*Exercise instructions*
Only the number is needed: how many lines of the entries below contain the word "down".

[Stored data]
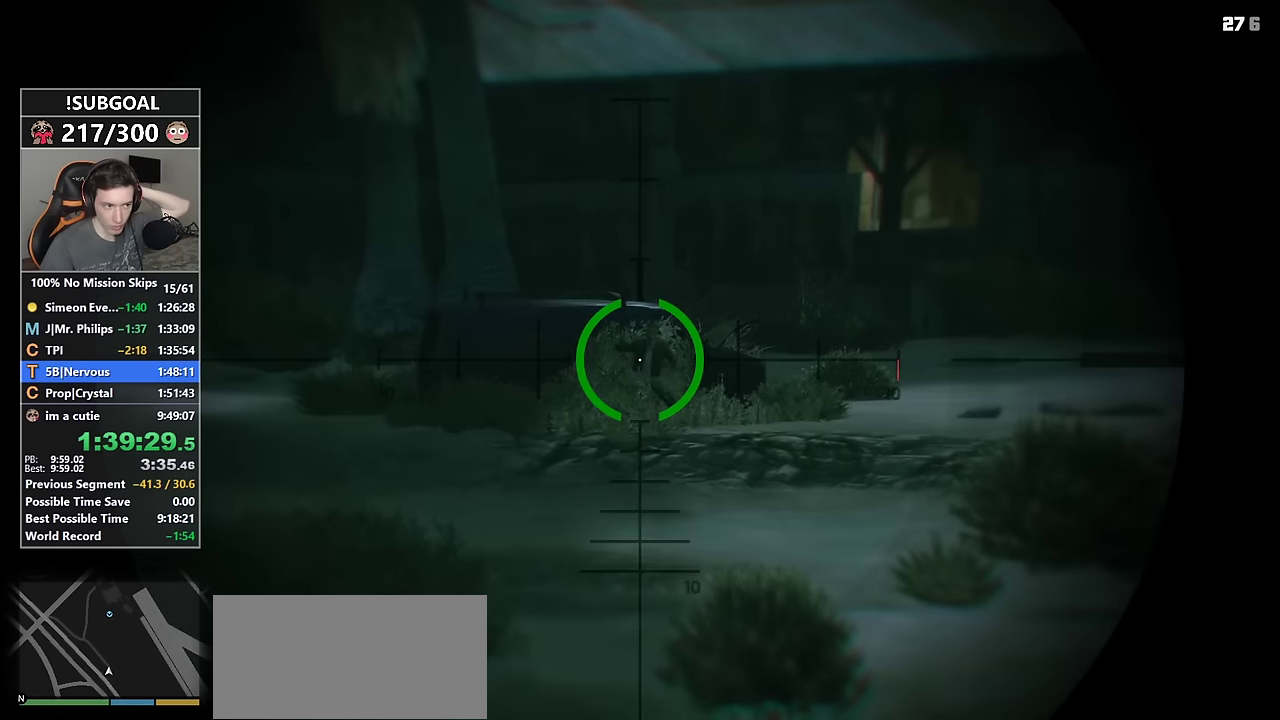
{"keys": [], "mouse": ["right"], "events": [[17, "mouse_wheel_up", "up"]]}
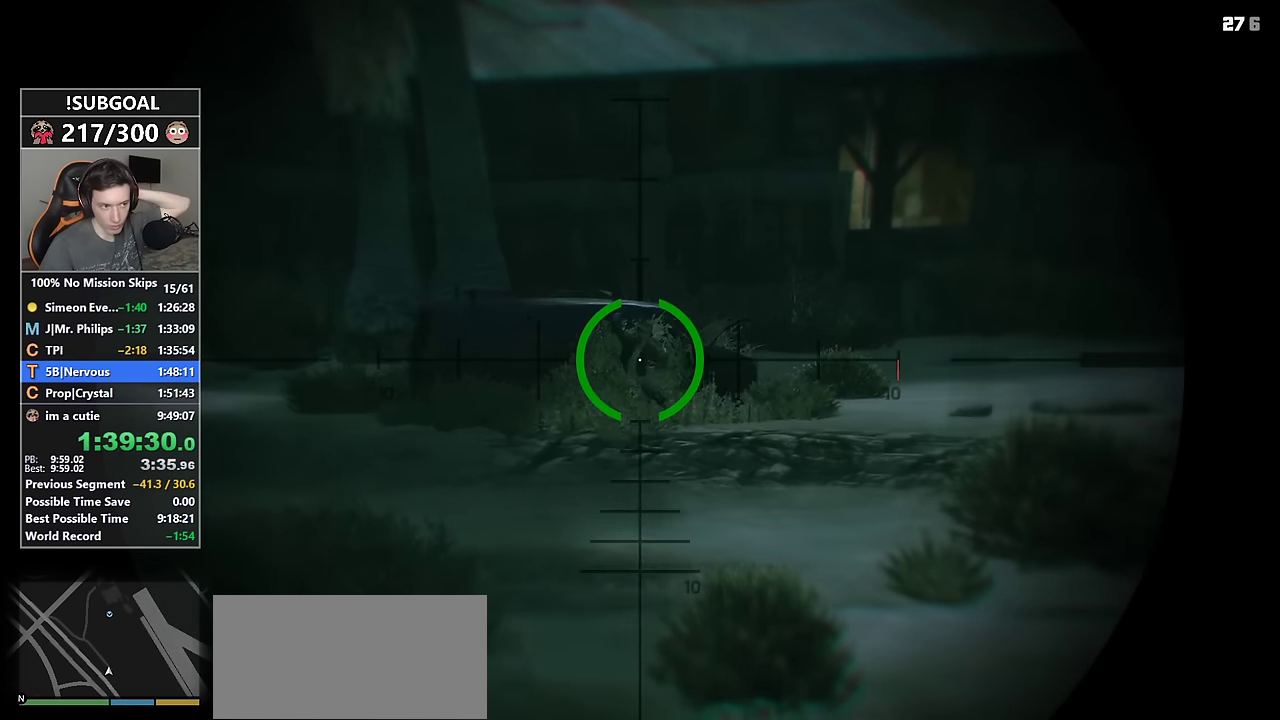
{"keys": [], "mouse": ["right"], "events": []}
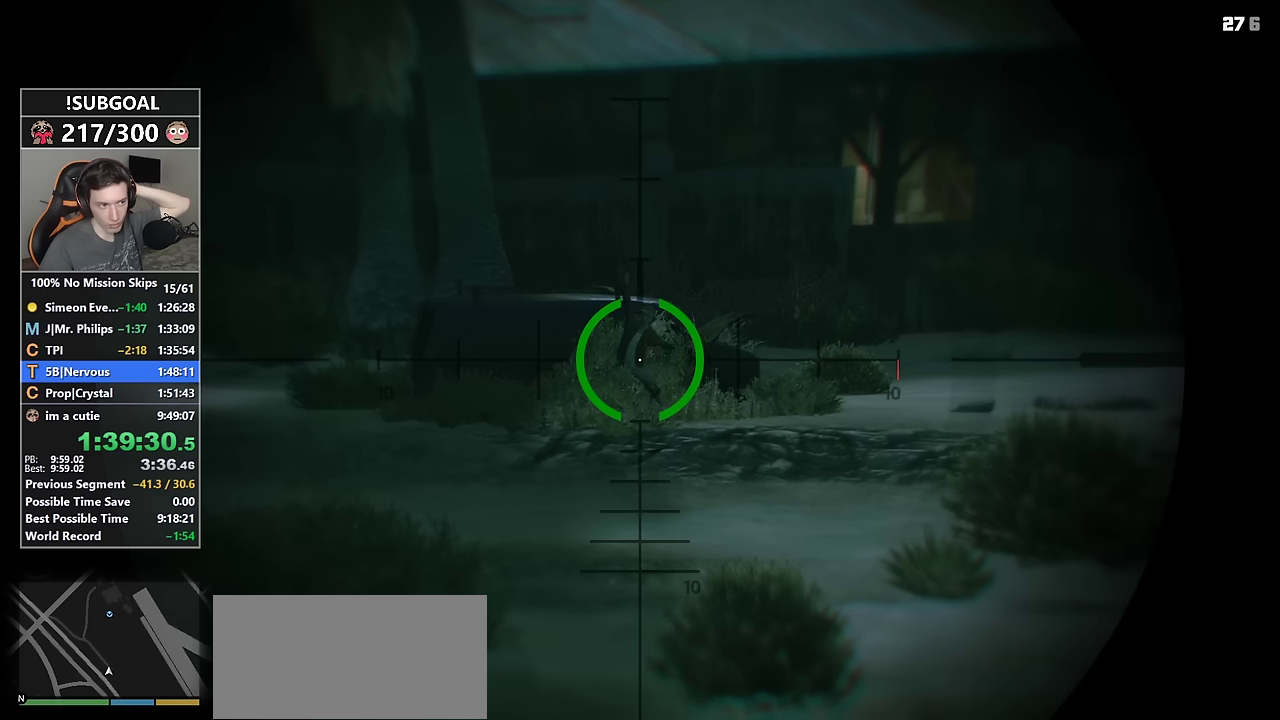
{"keys": [], "mouse": ["right"], "events": []}
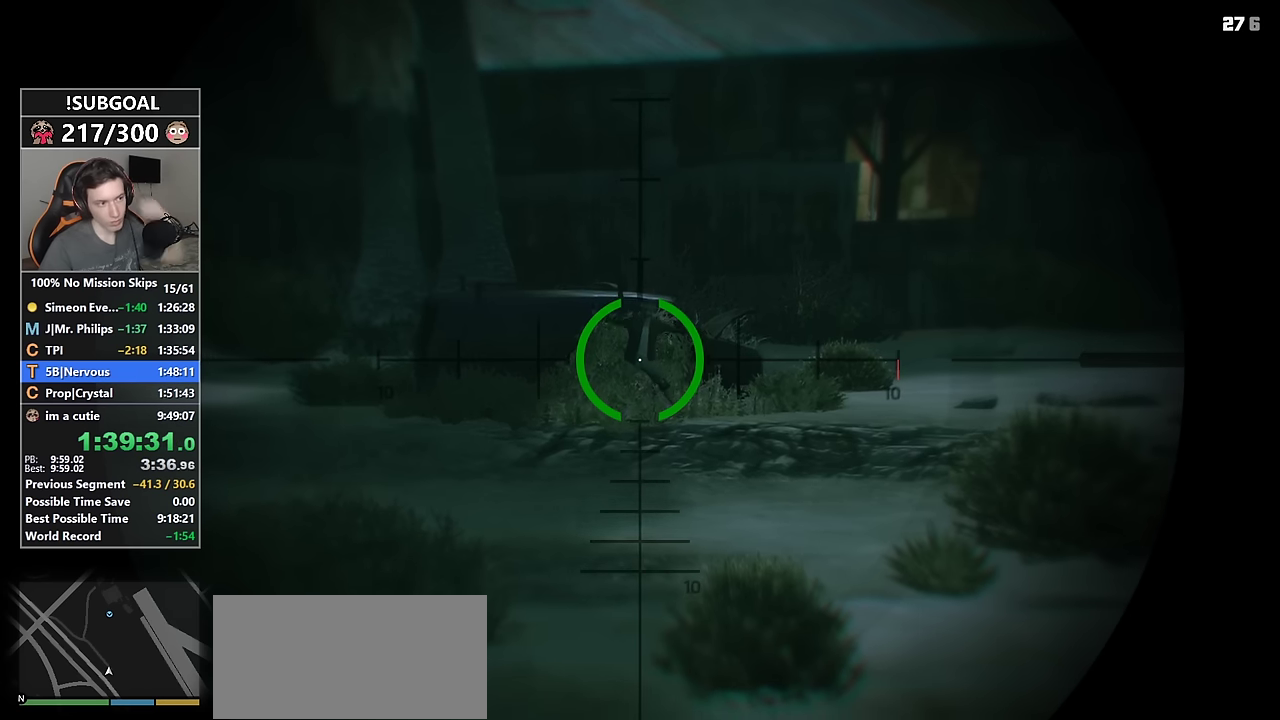
{"keys": [], "mouse": ["right"], "events": [[100, "mouse_wheel_up", "down"], [234, "mouse_wheel_up", "up"]]}
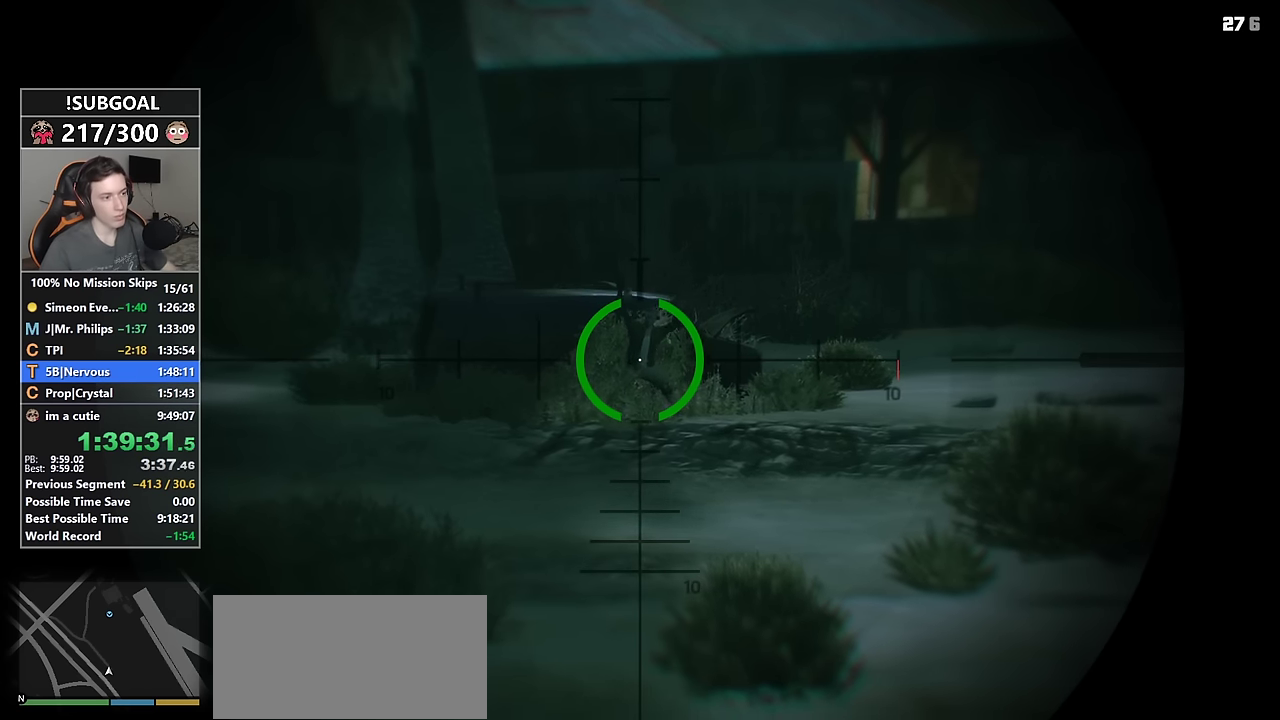
{"keys": [], "mouse": ["right"], "events": [[167, "mouse_wheel_up", "down"], [217, "mouse_wheel_up", "up"], [250, "mouse_wheel_up", "down"], [300, "mouse_wheel_up", "up"]]}
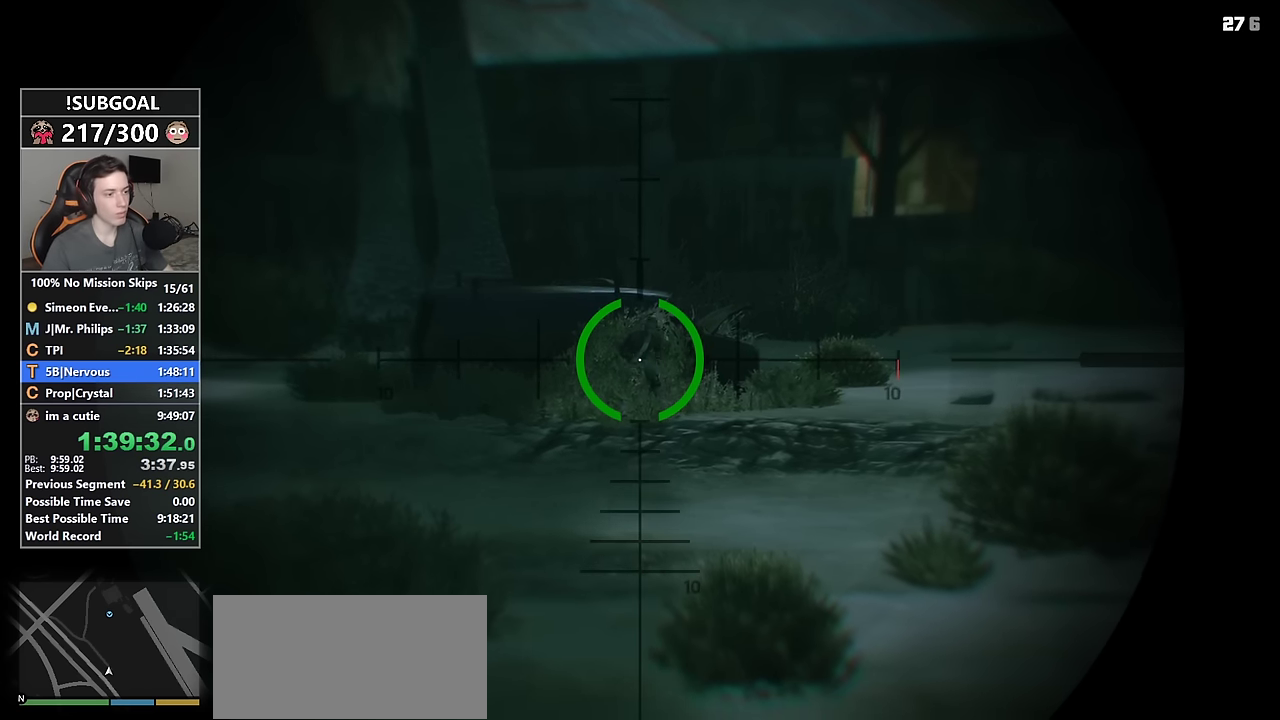
{"keys": [], "mouse": ["right"], "events": []}
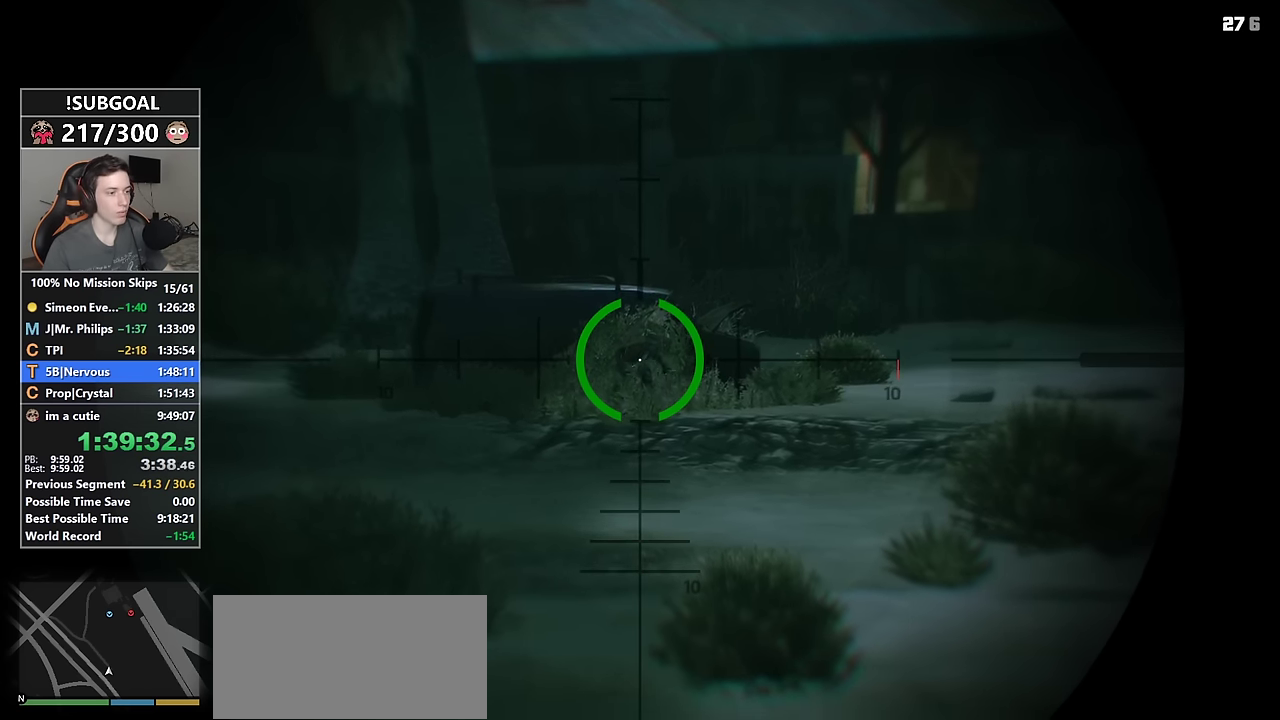
{"keys": [], "mouse": ["right"], "events": []}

*Result of this task*
2